**Activity:** For the listing that follows, give again exactly the lines from the one with "5: (132, 146)" to the one with "12: (106, 156)", including both.

**Task input:**
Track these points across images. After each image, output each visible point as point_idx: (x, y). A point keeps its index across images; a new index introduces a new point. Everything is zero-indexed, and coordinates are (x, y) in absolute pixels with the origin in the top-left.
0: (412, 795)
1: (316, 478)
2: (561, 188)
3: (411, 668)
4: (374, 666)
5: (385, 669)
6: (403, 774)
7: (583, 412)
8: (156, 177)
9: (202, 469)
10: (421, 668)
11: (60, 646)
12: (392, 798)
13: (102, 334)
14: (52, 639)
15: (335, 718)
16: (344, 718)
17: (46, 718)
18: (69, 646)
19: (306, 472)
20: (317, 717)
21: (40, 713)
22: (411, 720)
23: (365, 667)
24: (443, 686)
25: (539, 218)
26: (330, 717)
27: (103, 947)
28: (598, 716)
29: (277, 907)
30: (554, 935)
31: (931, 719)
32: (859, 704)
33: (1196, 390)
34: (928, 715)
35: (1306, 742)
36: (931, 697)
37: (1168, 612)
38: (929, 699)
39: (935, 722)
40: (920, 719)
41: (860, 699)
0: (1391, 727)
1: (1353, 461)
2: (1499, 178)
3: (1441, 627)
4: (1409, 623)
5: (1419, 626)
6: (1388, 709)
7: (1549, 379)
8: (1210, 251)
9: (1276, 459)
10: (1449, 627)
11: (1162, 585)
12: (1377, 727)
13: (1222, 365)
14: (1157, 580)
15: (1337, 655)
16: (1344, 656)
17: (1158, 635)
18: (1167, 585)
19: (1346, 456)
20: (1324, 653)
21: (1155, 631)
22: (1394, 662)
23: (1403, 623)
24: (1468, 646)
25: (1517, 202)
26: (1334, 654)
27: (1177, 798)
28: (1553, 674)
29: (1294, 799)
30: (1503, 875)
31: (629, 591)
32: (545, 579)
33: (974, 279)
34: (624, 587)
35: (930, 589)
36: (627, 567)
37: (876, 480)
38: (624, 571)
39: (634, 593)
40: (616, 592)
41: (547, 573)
---
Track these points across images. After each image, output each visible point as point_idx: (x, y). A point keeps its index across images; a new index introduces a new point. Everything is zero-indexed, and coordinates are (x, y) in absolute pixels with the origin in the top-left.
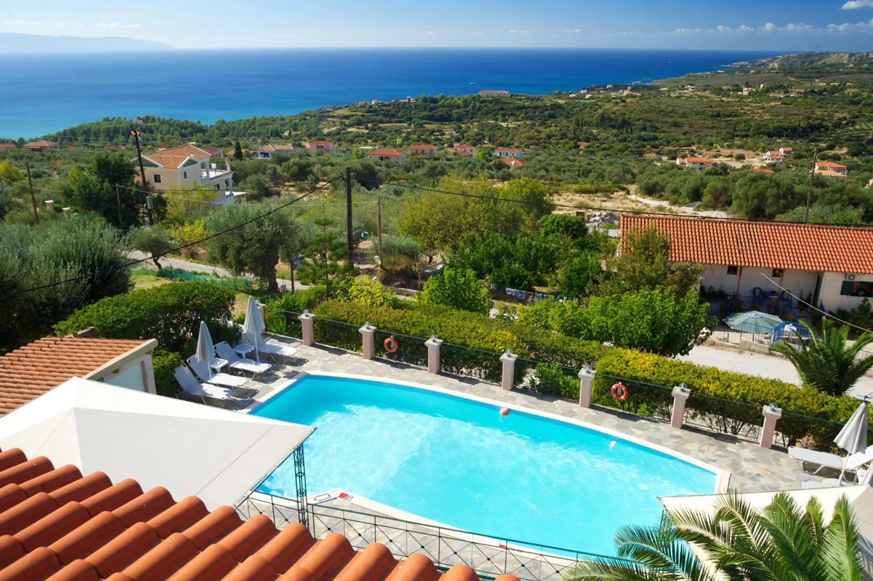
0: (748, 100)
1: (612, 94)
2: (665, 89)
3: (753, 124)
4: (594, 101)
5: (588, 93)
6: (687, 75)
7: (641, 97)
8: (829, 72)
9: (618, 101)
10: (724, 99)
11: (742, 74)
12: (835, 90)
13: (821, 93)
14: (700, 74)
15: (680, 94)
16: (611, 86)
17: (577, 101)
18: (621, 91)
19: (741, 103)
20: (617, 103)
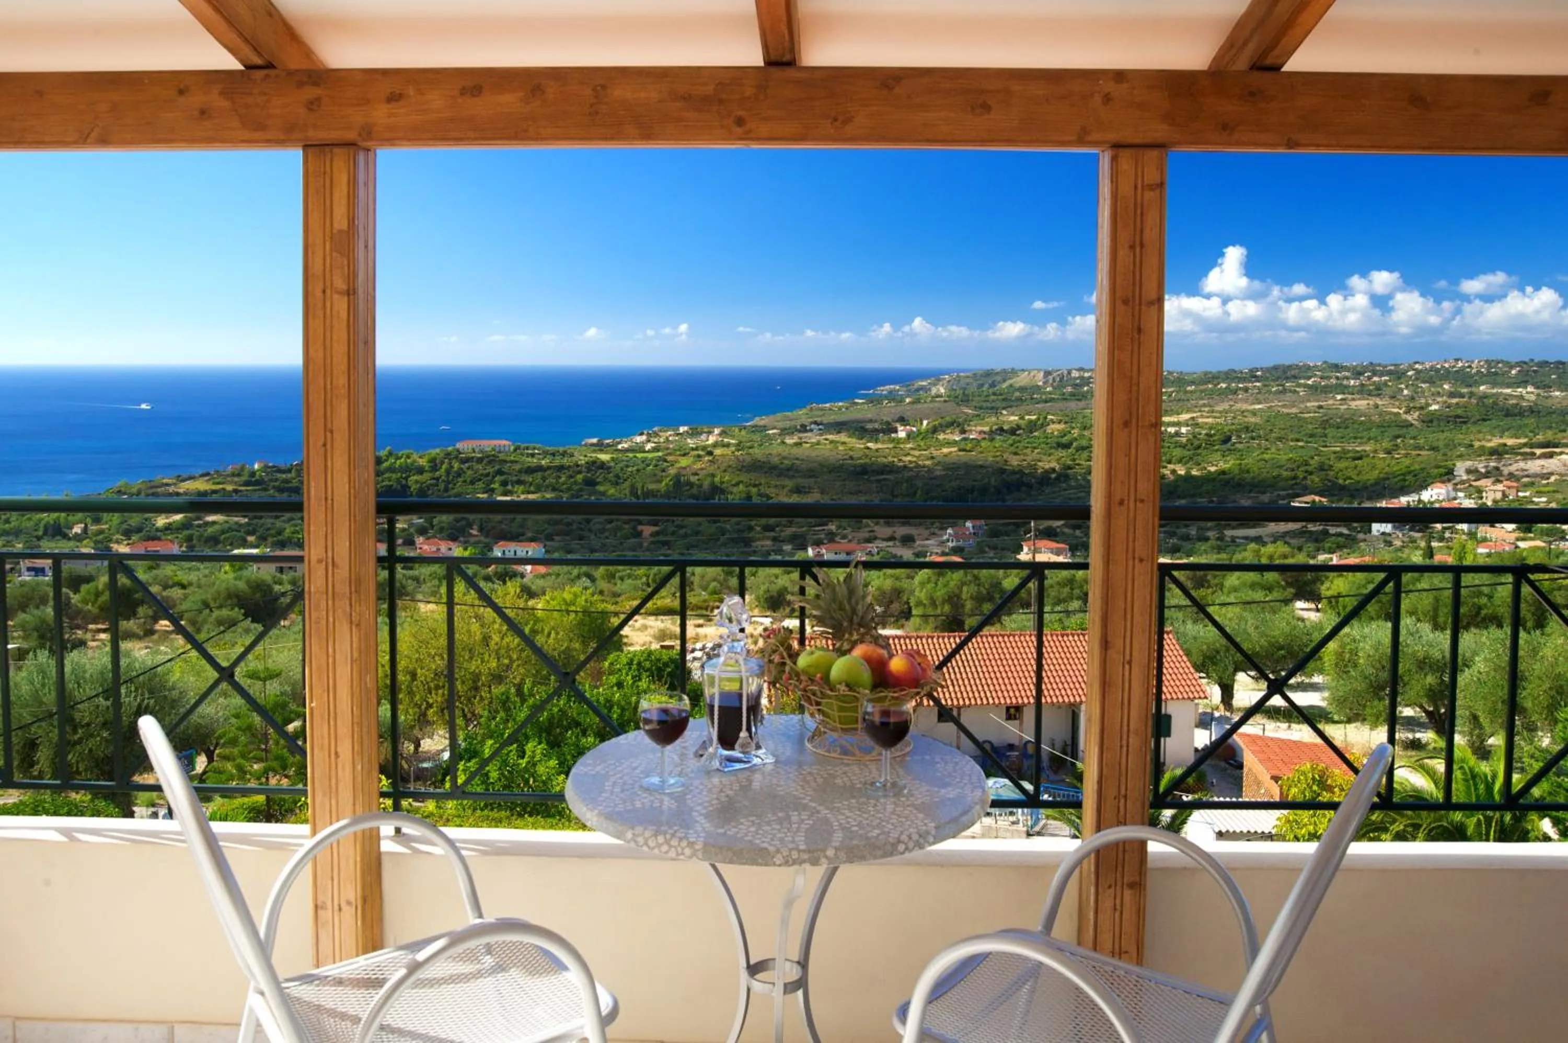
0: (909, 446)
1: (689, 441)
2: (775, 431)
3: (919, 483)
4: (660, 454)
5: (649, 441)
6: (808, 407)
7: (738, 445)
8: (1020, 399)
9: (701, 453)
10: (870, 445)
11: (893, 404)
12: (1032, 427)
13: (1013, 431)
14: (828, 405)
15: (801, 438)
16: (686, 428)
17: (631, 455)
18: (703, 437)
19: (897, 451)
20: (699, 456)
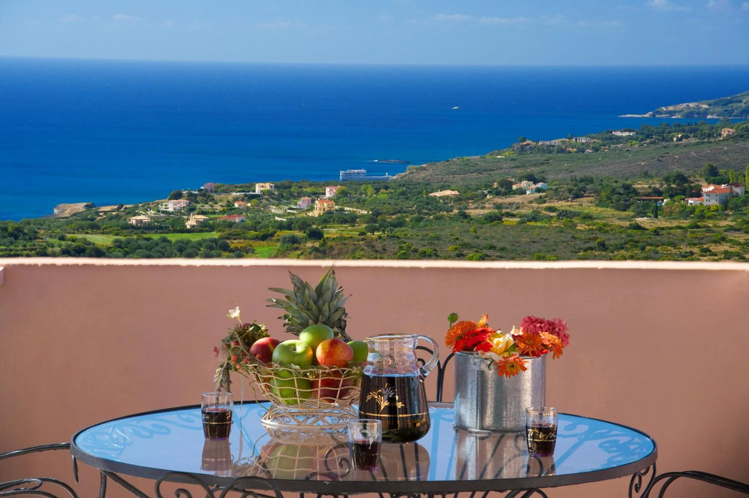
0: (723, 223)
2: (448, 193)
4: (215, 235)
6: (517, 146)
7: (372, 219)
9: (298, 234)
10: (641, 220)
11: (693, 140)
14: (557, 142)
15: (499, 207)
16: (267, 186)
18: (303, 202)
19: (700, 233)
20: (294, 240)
--
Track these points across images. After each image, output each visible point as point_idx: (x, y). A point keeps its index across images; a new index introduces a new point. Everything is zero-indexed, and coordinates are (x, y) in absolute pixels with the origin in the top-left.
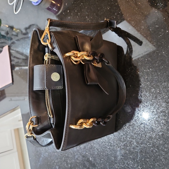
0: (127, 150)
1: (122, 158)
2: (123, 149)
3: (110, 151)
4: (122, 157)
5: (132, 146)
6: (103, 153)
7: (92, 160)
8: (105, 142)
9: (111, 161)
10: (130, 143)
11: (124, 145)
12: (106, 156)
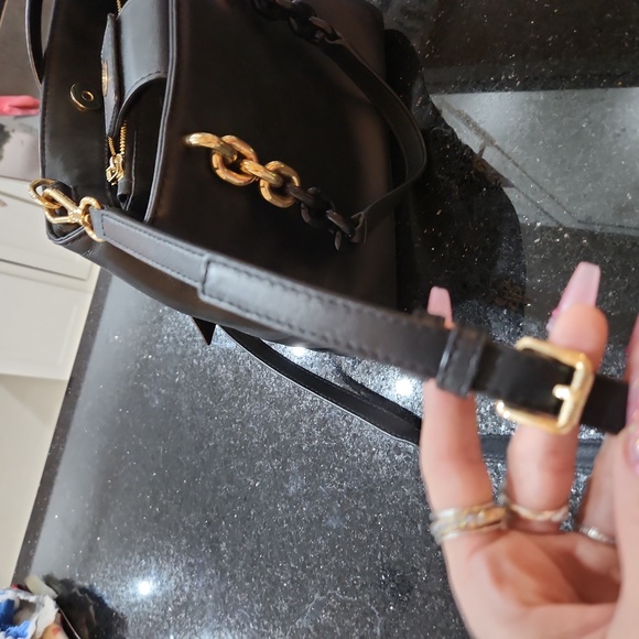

**Response to the task:**
5: (132, 146)
6: (103, 153)
7: (92, 160)
8: (105, 142)
9: (111, 161)
10: (130, 143)
11: (124, 145)
12: (106, 156)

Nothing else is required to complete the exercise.